PHP sleep()是否为多个用户加起来?

Does the sleep() function add up for all the user using example.php through an ajax request?

If i put sleep(2) in example.php; do all user get afftected/add up sleep()?

I basicly want to limit requests for example.php, without using unsecure javascript, instead inside the php. Thanks

No. The sleep(2) will only affect the single user. However, if you want to do rate limiting, this is still not a great way to go about it.

A malicious user could theoretically open up 1,000 simultaneous requests to example.php and in 2 seconds, have it executed 1,000 times. If requests are overlapped, this could theoretically be executed as many times per second as the attacker wants (up to the capacity of the server of course).

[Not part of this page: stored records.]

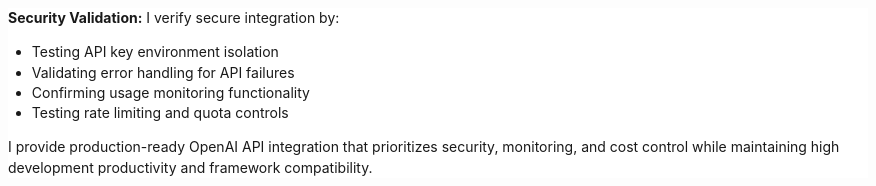 **Security Validation:**
I verify secure integration by:
- Testing API key environment isolation
- Validating error handling for API failures
- Confirming usage monitoring functionality
- Testing rate limiting and quota controls

I provide production-ready OpenAI API integration that prioritizes security, monitoring, and cost control while maintaining high development productivity and framework compatibility.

As an alternative, you may want to look at something like the generic cell rate algorithm. The general idea with rate limiting is to throw away requests which go over the limit as efficiently as possible.

Putting sleep() inside a PHP file will affect every load of that PHP file, so yes, all users that go to load example.php, regardless of how they do it, will have the page delayed by 2 seconds.

However, this does not limit requests for example.php, it only puts a pause in its execution and return to the user.

You can not limit HTTP requests to a php file on your server from inside the PHP in the meaning that it's already really late in the request to actually limit something.

Check with your HTTP server or the load-balancer in front of it, how you can limit requests. Tools exist for such and they normally do a good job. Most often a much better job than you would be able to implement (most certainly with much complexity) from inside PHP.

In any case, sleep sounds like a totally wrong function to limit requests.

I hope this is helpful and answers your question somewhat.

No, it does not limit the rate of requests that are executed by example.php. It only delays its execution for seconds.

Rather, you should be setting a server-side variable (preferably on a database), to store the time of the last execution, then filter it as you need by comparing it with the current time. (even adding specialized sleep(n) to throttle).

Use mutexes (flock) to achieve a certain level of resource access regulation. Use with caution as it can become your sites bottleneck if it's heavy trafficked.